Robots. To the unilluminated mind, that’s what we are under the control of a sovereign God—just mindless automatons executing divine orders for His pleasure. And while the Lord could control and direct His creations that way, He doesn’t—instead He works through our wills, our intellects, and our personalities to accomplish His sovereign ends.
Nowhere are God’s methods more obvious than in the writing of Scripture. God could have simply dictated His Word through one man, or maintained a consistent tone and vocabulary across several human authors. Instead, as we’ll see today, He worked through a diverse collection of authors and personalities to deliver His Word to His people, without sacrificing the continuity or character of Scripture.
What Inspiration Is
Last time we considered several common misconceptions about how the Lord inspired His Word. Today we’re going to consider what the Bible says about its own inspired quality.
Two passages of Scripture—2 Timothy 3:16 and 2 Peter 1:20-21—tell us what inspiration really is. Many versions of 2 Timothy 3:16 say something like, “All Scripture is given by inspiration of God” (KJV, emphasis added). The English Standard Version is more accurate, however, when it translates the verse, “All Scripture is breathed out by God.” The Greek expression used here is pasa grafe theopneustos. Let us take a closer look at the meaning of these three crucial words.
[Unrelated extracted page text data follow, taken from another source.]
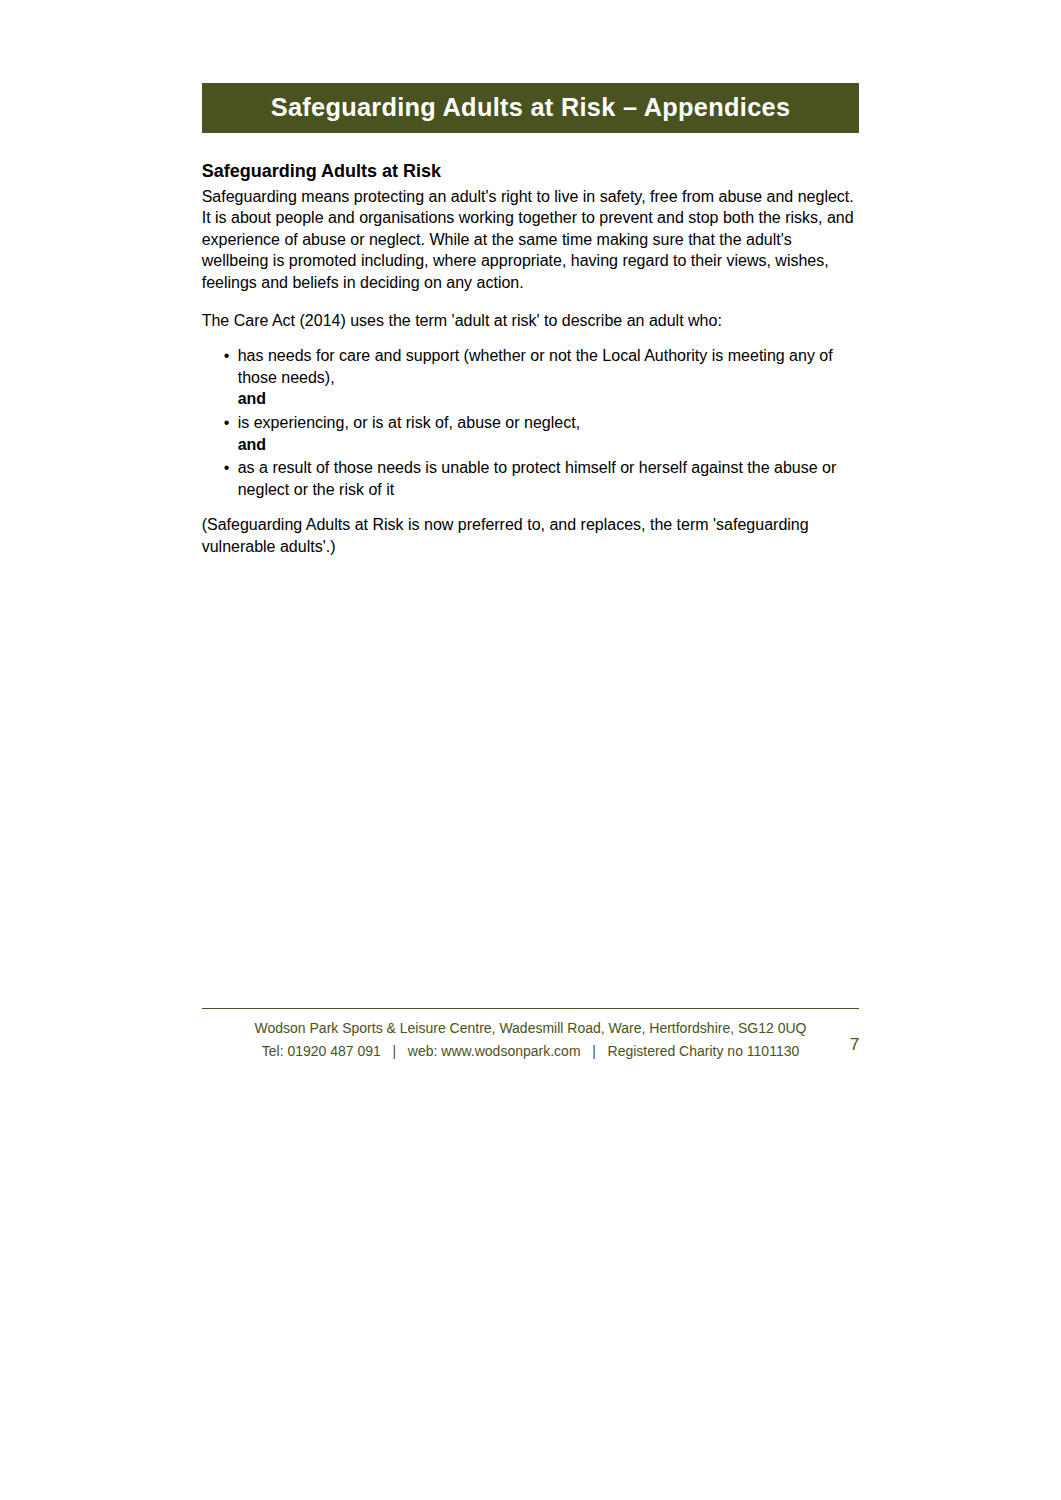Safeguarding Adults at Risk – Appendices
Safeguarding Adults at Risk
Safeguarding means protecting an adult's right to live in safety, free from abuse and neglect. It is about people and organisations working together to prevent and stop both the risks, and experience of abuse or neglect. While at the same time making sure that the adult's wellbeing is promoted including, where appropriate, having regard to their views, wishes, feelings and beliefs in deciding on any action.
The Care Act (2014) uses the term 'adult at risk' to describe an adult who:
has needs for care and support (whether or not the Local Authority is meeting any of those needs),and
is experiencing, or is at risk of, abuse or neglect,and
as a result of those needs is unable to protect himself or herself against the abuse or neglect or the risk of it
(Safeguarding Adults at Risk is now preferred to, and replaces, the term 'safeguarding vulnerable adults'.)
Wodson Park Sports & Leisure Centre, Wadesmill Road, Ware, Hertfordshire, SG12 0UQ Tel: 01920 487 091 | web: www.wodsonpark.com | Registered Charity no 1101130
7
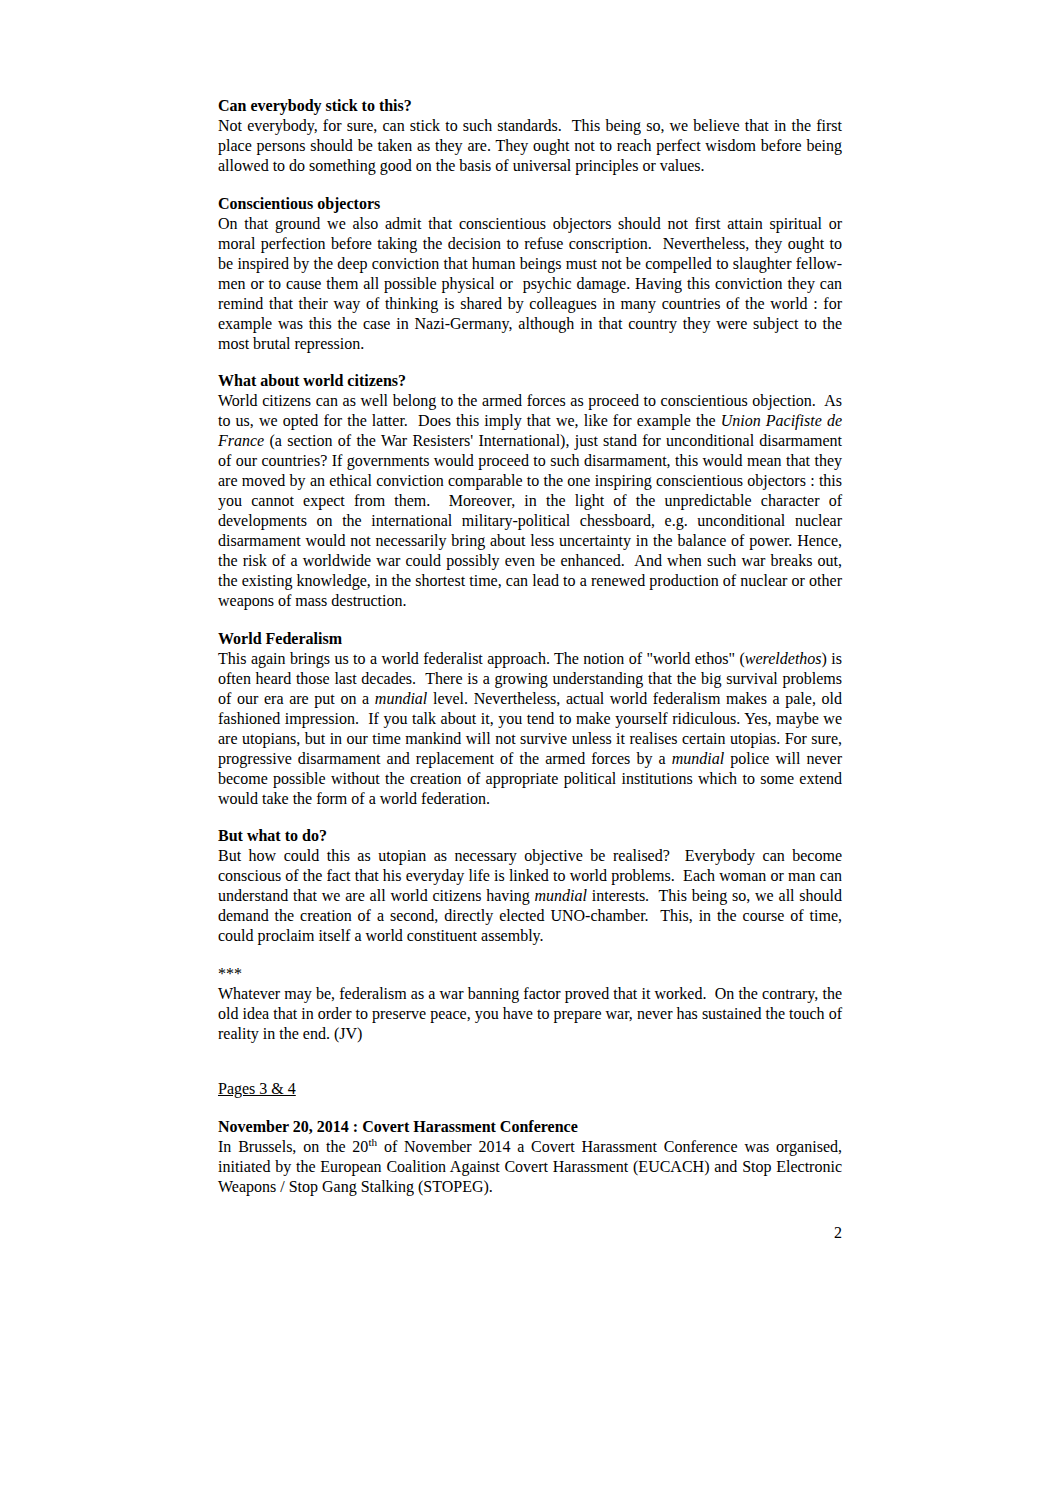Can everybody stick to this?
Not everybody, for sure, can stick to such standards. This being so, we believe that in the first place persons should be taken as they are. They ought not to reach perfect wisdom before being allowed to do something good on the basis of universal principles or values.
Conscientious objectors
On that ground we also admit that conscientious objectors should not first attain spiritual or moral perfection before taking the decision to refuse conscription. Nevertheless, they ought to be inspired by the deep conviction that human beings must not be compelled to slaughter fellow-men or to cause them all possible physical or psychic damage. Having this conviction they can remind that their way of thinking is shared by colleagues in many countries of the world : for example was this the case in Nazi-Germany, although in that country they were subject to the most brutal repression.
What about world citizens?
World citizens can as well belong to the armed forces as proceed to conscientious objection. As to us, we opted for the latter. Does this imply that we, like for example the Union Pacifiste de France (a section of the War Resisters' International), just stand for unconditional disarmament of our countries? If governments would proceed to such disarmament, this would mean that they are moved by an ethical conviction comparable to the one inspiring conscientious objectors : this you cannot expect from them. Moreover, in the light of the unpredictable character of developments on the international military-political chessboard, e.g. unconditional nuclear disarmament would not necessarily bring about less uncertainty in the balance of power. Hence, the risk of a worldwide war could possibly even be enhanced. And when such war breaks out, the existing knowledge, in the shortest time, can lead to a renewed production of nuclear or other weapons of mass destruction.
World Federalism
This again brings us to a world federalist approach. The notion of "world ethos" (wereldethos) is often heard those last decades. There is a growing understanding that the big survival problems of our era are put on a mundial level. Nevertheless, actual world federalism makes a pale, old fashioned impression. If you talk about it, you tend to make yourself ridiculous. Yes, maybe we are utopians, but in our time mankind will not survive unless it realises certain utopias. For sure, progressive disarmament and replacement of the armed forces by a mundial police will never become possible without the creation of appropriate political institutions which to some extend would take the form of a world federation.
But what to do?
But how could this as utopian as necessary objective be realised? Everybody can become conscious of the fact that his everyday life is linked to world problems. Each woman or man can understand that we are all world citizens having mundial interests. This being so, we all should demand the creation of a second, directly elected UNO-chamber. This, in the course of time, could proclaim itself a world constituent assembly.
***
Whatever may be, federalism as a war banning factor proved that it worked. On the contrary, the old idea that in order to preserve peace, you have to prepare war, never has sustained the touch of reality in the end. (JV)
Pages 3 & 4
November 20, 2014 : Covert Harassment Conference
In Brussels, on the 20th of November 2014 a Covert Harassment Conference was organised, initiated by the European Coalition Against Covert Harassment (EUCACH) and Stop Electronic Weapons / Stop Gang Stalking (STOPEG).
2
Theopneustos is a combination of the Greek word theos (God) and pneu (breath). We get such English words as pneumatic and pneumonia from the Greek root pneu. Theopneustos then literally means “God-breathed.” The key to understanding the concept of “God-breathed” really comes out of the Old Testament. In Psalm 33:6 we read: “By the word of the Lord the heavens were made, and by the breath of His mouth all their host.” In other words, God breathed the universe into existence. In the same way, God breathed into existence His Word, the Bible. When Scripture speaks, God speaks. Romans 3:2 tells us that the Scriptures are the “oracles of God”—His very words.